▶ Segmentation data
((

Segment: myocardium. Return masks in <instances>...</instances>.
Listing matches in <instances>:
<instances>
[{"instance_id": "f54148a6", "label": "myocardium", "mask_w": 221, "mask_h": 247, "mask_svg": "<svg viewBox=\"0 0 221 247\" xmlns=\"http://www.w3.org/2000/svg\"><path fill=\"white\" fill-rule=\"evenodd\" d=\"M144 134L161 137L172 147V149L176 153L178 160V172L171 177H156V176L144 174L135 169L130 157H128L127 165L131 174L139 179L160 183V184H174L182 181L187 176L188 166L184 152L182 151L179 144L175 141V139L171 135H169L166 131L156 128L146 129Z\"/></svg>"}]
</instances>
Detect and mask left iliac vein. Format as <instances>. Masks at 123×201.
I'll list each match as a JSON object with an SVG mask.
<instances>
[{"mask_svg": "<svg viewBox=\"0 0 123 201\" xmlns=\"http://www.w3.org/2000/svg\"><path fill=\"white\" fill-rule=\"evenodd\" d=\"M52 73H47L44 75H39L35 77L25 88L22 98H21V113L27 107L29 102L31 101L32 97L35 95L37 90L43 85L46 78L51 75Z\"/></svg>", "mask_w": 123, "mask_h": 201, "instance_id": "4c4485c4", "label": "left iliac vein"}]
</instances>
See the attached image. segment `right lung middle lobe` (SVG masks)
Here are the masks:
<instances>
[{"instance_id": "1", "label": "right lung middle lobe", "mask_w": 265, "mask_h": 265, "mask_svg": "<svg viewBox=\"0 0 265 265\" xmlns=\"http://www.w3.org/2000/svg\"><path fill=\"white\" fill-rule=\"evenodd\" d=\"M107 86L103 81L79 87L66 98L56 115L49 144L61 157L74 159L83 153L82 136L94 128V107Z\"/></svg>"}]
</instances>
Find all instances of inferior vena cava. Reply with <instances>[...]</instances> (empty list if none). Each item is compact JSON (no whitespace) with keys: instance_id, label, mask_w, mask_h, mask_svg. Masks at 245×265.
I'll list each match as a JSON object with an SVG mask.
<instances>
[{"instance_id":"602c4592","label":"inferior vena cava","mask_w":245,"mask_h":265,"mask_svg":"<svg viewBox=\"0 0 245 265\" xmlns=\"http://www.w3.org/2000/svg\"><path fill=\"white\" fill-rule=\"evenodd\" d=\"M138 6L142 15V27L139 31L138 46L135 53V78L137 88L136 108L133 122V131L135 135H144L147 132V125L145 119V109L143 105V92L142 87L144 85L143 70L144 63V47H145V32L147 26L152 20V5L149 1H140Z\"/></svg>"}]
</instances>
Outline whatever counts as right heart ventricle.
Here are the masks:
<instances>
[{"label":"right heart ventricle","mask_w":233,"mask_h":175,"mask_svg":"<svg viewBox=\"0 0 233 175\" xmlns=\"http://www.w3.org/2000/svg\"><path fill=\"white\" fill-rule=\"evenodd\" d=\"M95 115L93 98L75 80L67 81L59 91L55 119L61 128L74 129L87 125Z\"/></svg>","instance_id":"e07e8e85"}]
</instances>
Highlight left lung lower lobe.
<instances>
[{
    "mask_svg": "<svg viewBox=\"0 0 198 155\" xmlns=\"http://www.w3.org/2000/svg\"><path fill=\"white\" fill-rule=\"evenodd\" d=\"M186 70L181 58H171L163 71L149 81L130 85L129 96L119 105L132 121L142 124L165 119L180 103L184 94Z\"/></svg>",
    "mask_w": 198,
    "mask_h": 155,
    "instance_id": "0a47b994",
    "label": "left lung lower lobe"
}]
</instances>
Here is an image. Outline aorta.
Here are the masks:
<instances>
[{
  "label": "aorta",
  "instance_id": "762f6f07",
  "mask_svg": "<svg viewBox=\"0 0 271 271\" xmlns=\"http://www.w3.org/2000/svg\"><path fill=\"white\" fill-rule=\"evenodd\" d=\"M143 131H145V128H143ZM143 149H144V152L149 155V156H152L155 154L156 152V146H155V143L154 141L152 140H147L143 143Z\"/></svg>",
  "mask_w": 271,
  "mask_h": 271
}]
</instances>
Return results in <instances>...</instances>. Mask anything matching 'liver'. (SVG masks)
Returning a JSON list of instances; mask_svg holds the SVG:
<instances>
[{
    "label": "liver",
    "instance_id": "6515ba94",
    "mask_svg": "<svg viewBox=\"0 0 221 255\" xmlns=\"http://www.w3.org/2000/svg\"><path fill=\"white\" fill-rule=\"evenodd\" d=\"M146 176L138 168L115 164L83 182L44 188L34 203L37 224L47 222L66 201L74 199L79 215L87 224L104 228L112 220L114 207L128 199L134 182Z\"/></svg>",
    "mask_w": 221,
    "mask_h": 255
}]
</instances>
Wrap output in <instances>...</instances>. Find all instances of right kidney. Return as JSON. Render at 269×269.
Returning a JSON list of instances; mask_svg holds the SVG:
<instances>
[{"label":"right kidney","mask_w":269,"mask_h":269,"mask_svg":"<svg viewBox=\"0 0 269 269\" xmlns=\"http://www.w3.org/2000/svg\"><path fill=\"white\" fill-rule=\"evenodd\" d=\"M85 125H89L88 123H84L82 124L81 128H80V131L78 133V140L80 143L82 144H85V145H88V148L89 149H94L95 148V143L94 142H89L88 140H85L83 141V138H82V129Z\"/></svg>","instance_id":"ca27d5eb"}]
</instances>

))
((

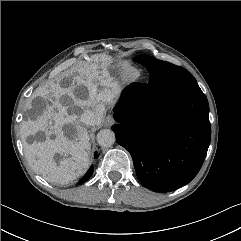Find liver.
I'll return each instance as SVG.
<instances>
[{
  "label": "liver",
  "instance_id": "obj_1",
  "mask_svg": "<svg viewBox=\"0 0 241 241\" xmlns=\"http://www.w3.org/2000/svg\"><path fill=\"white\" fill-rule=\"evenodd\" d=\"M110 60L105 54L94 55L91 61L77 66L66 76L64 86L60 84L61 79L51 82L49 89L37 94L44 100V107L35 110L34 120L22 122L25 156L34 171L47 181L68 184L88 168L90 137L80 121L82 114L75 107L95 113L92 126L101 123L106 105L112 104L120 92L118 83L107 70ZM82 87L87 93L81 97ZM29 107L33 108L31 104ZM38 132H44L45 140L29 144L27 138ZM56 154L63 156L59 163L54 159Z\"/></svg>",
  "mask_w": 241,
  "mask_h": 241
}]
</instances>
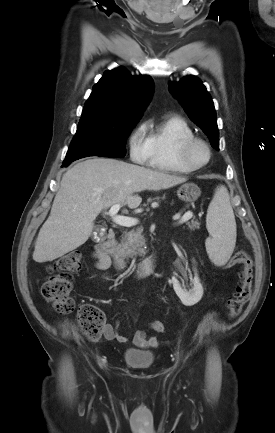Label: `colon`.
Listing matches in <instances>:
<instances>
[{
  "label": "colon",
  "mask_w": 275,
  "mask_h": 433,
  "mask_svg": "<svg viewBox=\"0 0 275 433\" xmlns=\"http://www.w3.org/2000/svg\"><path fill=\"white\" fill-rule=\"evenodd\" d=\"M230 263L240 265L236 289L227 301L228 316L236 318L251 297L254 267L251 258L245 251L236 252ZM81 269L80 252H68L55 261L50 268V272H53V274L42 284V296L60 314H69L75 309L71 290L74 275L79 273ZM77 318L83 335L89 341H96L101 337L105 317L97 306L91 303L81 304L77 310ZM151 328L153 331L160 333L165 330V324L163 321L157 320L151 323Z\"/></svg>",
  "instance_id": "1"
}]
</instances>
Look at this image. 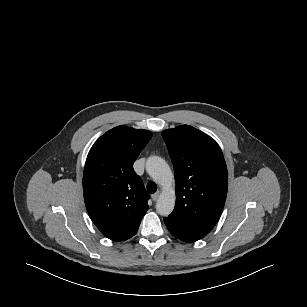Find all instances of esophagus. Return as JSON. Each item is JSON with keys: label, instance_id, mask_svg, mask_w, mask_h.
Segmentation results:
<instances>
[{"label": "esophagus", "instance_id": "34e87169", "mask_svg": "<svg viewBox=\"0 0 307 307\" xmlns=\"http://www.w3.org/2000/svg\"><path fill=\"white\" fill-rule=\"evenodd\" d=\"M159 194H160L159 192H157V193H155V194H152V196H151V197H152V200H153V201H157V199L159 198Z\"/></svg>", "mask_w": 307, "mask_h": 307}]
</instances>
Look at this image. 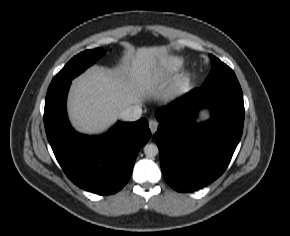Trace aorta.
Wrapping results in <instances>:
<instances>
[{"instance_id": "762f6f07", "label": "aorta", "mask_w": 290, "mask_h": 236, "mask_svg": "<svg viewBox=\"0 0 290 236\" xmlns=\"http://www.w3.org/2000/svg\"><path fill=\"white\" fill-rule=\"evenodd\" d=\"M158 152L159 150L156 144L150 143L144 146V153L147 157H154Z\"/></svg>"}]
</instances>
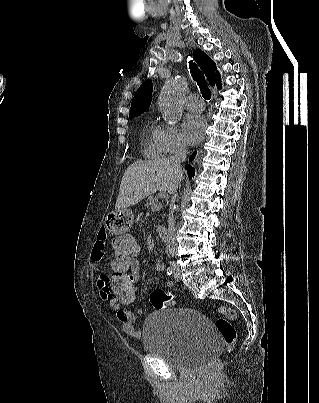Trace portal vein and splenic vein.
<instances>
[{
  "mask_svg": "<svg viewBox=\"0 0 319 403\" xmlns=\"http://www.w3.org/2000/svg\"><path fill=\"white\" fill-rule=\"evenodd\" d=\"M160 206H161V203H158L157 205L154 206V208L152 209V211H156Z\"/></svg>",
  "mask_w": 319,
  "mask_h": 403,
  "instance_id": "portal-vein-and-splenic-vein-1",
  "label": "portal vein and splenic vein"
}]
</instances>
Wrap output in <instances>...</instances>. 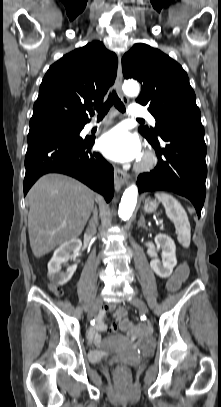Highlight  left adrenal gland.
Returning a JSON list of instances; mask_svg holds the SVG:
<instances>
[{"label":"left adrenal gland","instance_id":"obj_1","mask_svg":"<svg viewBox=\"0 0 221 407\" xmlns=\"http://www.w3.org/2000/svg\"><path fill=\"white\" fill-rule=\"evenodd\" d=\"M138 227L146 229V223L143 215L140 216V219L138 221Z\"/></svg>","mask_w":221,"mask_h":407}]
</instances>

))
((

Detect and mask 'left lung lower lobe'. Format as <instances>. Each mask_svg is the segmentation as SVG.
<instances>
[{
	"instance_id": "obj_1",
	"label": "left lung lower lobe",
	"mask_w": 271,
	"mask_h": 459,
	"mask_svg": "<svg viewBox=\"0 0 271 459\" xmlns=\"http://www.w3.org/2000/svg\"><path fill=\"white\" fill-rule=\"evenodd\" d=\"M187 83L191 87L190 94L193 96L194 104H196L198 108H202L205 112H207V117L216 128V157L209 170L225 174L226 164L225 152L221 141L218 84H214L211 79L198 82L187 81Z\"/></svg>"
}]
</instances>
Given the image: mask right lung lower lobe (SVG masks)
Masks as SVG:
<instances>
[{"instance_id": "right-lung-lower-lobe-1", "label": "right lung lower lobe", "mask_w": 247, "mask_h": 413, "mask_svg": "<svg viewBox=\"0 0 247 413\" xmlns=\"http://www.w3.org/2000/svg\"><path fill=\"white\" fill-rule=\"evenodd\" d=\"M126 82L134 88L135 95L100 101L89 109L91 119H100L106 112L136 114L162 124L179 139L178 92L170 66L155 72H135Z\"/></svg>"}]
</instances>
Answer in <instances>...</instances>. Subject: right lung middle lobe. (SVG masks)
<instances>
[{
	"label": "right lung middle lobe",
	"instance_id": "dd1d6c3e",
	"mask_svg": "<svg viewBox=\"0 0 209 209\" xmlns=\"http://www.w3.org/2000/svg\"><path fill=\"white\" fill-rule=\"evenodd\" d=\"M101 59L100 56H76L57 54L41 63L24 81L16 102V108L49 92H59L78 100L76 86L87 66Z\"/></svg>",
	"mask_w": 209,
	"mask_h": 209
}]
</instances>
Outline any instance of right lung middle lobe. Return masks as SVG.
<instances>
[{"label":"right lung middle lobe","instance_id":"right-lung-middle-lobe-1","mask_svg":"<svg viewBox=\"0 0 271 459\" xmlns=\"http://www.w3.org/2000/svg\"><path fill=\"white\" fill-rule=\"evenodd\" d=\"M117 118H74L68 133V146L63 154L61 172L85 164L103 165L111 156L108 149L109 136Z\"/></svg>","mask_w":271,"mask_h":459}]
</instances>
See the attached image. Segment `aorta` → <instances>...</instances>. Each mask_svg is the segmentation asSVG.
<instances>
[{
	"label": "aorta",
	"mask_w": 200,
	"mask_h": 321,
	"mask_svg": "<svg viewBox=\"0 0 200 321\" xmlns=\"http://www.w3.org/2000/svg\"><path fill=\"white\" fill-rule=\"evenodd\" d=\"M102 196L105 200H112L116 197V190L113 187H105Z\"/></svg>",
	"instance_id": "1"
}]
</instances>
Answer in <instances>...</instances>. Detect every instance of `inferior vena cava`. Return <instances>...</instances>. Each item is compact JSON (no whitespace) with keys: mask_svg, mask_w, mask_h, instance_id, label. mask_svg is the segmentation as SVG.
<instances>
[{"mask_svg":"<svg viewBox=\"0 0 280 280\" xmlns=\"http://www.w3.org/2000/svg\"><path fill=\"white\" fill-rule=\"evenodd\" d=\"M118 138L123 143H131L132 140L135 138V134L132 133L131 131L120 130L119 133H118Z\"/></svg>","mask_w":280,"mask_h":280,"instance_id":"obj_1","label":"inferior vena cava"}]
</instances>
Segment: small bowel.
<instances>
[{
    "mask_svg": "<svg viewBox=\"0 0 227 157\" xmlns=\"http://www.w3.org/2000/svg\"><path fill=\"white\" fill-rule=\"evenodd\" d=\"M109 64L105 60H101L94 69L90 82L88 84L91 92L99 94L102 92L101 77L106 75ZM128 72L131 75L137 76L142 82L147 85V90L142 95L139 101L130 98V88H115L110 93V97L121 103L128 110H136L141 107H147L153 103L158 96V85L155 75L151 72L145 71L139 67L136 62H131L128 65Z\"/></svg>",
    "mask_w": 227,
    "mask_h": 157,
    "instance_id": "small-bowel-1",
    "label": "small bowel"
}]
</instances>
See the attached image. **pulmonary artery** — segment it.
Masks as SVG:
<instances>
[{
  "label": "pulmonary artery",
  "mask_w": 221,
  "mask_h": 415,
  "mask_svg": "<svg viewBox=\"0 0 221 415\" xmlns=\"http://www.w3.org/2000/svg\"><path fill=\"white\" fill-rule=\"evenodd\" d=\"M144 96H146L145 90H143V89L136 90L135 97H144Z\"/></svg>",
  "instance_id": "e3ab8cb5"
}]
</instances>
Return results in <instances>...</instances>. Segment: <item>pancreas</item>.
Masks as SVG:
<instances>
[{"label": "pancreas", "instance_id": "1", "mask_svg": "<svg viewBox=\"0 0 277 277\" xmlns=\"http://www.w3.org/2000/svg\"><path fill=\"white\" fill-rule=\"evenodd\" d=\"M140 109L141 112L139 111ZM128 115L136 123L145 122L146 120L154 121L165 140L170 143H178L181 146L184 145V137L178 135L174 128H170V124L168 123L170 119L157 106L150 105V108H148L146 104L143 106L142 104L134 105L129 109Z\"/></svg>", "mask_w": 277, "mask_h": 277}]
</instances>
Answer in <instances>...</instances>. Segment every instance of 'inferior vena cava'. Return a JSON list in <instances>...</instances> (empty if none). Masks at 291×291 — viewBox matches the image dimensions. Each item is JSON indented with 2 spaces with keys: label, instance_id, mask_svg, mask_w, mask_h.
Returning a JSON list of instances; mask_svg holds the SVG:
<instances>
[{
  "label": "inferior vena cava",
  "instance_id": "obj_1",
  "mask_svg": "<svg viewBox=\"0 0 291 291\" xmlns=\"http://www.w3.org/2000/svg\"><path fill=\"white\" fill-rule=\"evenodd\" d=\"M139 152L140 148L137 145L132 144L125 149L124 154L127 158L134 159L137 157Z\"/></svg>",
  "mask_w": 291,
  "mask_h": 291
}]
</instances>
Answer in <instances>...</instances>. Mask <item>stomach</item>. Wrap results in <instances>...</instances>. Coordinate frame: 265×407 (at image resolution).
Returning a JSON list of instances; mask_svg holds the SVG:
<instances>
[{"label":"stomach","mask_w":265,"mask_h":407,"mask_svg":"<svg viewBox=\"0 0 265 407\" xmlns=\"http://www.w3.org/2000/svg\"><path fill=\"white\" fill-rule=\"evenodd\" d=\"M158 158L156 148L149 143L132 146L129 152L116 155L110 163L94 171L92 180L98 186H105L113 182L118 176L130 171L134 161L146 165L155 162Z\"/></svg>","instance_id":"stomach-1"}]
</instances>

))

▶ BRIEF
Gather every line from the entries above that contains the string "heart".

▶ COMPLETE OUTPUT
Outline whatever counts as right heart ventricle.
[{"label":"right heart ventricle","mask_w":233,"mask_h":175,"mask_svg":"<svg viewBox=\"0 0 233 175\" xmlns=\"http://www.w3.org/2000/svg\"><path fill=\"white\" fill-rule=\"evenodd\" d=\"M95 115L93 98L75 80L67 81L59 91L55 119L61 128L74 129L87 125Z\"/></svg>","instance_id":"e07e8e85"}]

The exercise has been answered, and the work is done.